Изъ числа статей не беллетристическихъ помѣщенныхъ въ первыхъ трехъ книжкахъ «Вѣстника Европы», слѣдуетъ обратить вниманіе на статью «О крестьянскихъ переселеніяхъ» г. Воровнова. Съ тѣхъ поръ, какъ предѣлы крестьянскаго землевладенія у насъ опредѣлились, фактически крестьянское дѣло вступило въ новый фазисъ. Прежде дѣло шло о томъ, какіе задатки нужно дать экономической будущности сельскаго населенія, теперь же дѣло идетъ о томъ – что именно производитъ сама жизнь при данныхъ экономическихъ задаткахъ?
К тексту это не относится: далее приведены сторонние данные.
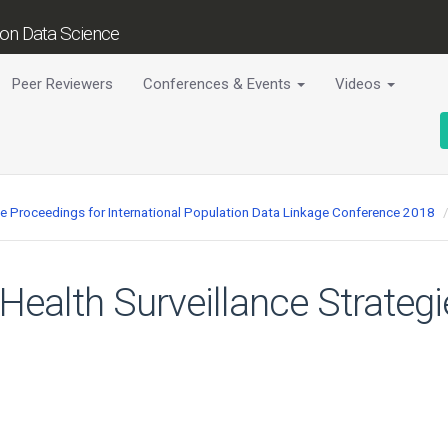
tion Data Science
Peer Reviewers
Conferences & Events
Videos
ce Proceedings for International Population Data Linkage Conference 2018
 Health Surveillance Strateg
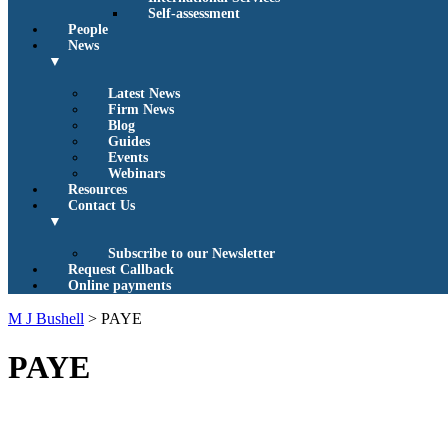
Self-assessment
People
News
▼
Latest News
Firm News
Blog
Guides
Events
Webinars
Resources
Contact Us
▼
Subscribe to our Newsletter
Request Callback
Online payments
M J Bushell
>
PAYE
PAYE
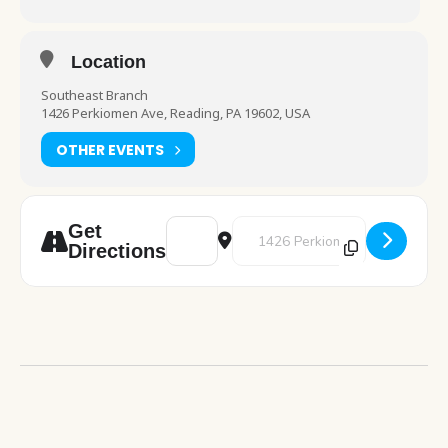
Location
Southeast Branch
1426 Perkiomen Ave, Reading, PA 19602, USA
OTHER EVENTS
Address - Drop-In Preschool Play [6BHbia1
Destination Address - Drop-In Pr
Get
Directions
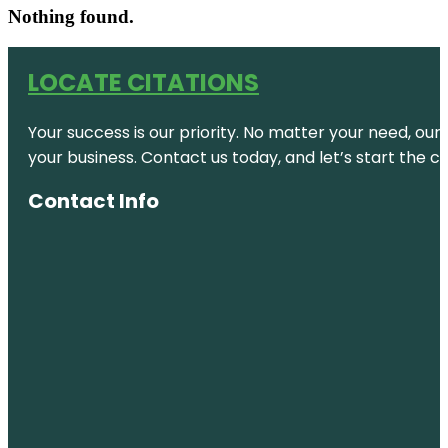
Nothing found.
LOCATE CITATIONS
Your success is our priority. No matter your need, our
your business. Contact us today, and let’s start the c
Contact Info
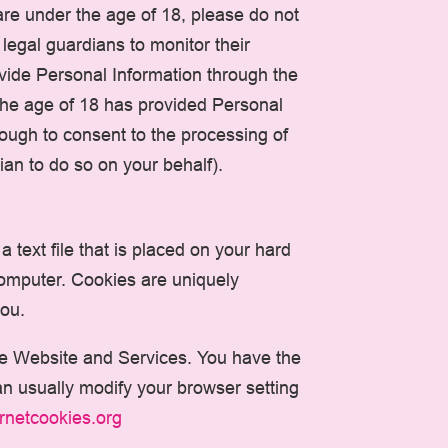
are under the age of 18, please do not
egal guardians to monitor their
rovide Personal Information through the
 the age of 18 has provided Personal
ough to consent to the processing of
an to do so on your behalf).
 text file that is placed on your hard
computer. Cookies are uniquely
you.
the Website and Services. You have the
an usually modify your browser setting
ernetcookies.org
Оказывается, что при недостаточности собственнаго надѣла, крестьяне сильно нуждаются въ обработкѣ чужихъ земель.
 Чѣмъ надѣлъ недостаточнѣе, тѣмъ эта потребность бываетъ напряженнѣе въ особенности тамъ,
 гдѣ значительно число безземельныхъ, становящихся въ полную экономическую зависимость oтъ нанимателей, отъ степени спроса на свой трудъ. Въ густо населенныхъ губерніяхъ излишекъ плодородія земли, обращается прямо въ ренту и не оказываетъ вліянія на выгоды земледѣльца; число лишнихъ рукъ, нуждающихся въ пріисканіи работы, возрастаетъ. Результатъ, такого положенія дѣла являются такъ называемые отхожіе промыслы, направляющіе крестьянъ туда, гдѣ больше простора въ земляхъ, гдѣ больше требованій на рабочую силу. Вмѣстѣ съ этимъ является и стремленіе къ переселеніямъ въ просторныя мѣста;
 но попытки къ переселеніямъ, хотя и выражаютъ насущную потребность, отличаются однакожъ случайностію и неустройствомъ, влекутъ за собою большія, иногда невознаградимыя потери для крестьянъ. Устраненіе этихъ неудобствъ непредставляется, по мнѣнію автора статьи, слишкомъ
 трудною задачею. У насъ есть еще массы плодородныхъ незанятыхъ мѣстностей, которыя составляютъ важное преимущество Россіи передъ государствами западной Европы. Необходимо только, чтобы это преимущество не оставалось напраснымъ, чтобы оно приносило всю ту пользу, какую можетъ приносить. Дѣло свободнаго передвиженія населенія, по окончательному выводу автора, вопросъ важный, созрѣвшій, неотложный;
 для многихъ – это вопросъ насущнаго хлѣба, для страны – вопросъ экономическаго преуспѣянія.
 

Наконецъ, слѣдуетъ еще обратить вниманіе на статью профессора московскаго университета В. И. Герье «Свѣтъ и тѣни университетскаго быта», въ которой авторомъ, на основаніи точныхъ историческихъ и статистическихъ данныхъ, изложенъ бытъ германскихъ университетовъ, въ cpaвненіи съ университетами русскими, значеніе гонорара и вообще платы, собираемой за слушанie лекціи, а также неудовлетворительность государственныхъ экзаменовъ въ томъ видѣ, какъ они въ прежнее время приняты были въ Германiu. Можно сказать, что это одна изъ лучшихъ статей по университетскому вопросу, написанная серьезно, основательно, безъ всякихъ полемическихъ npieмовъ и можетъ познакомить читателя съ дѣломъ, такъ сильно интересующимъ теперь образованную часть нашей публики.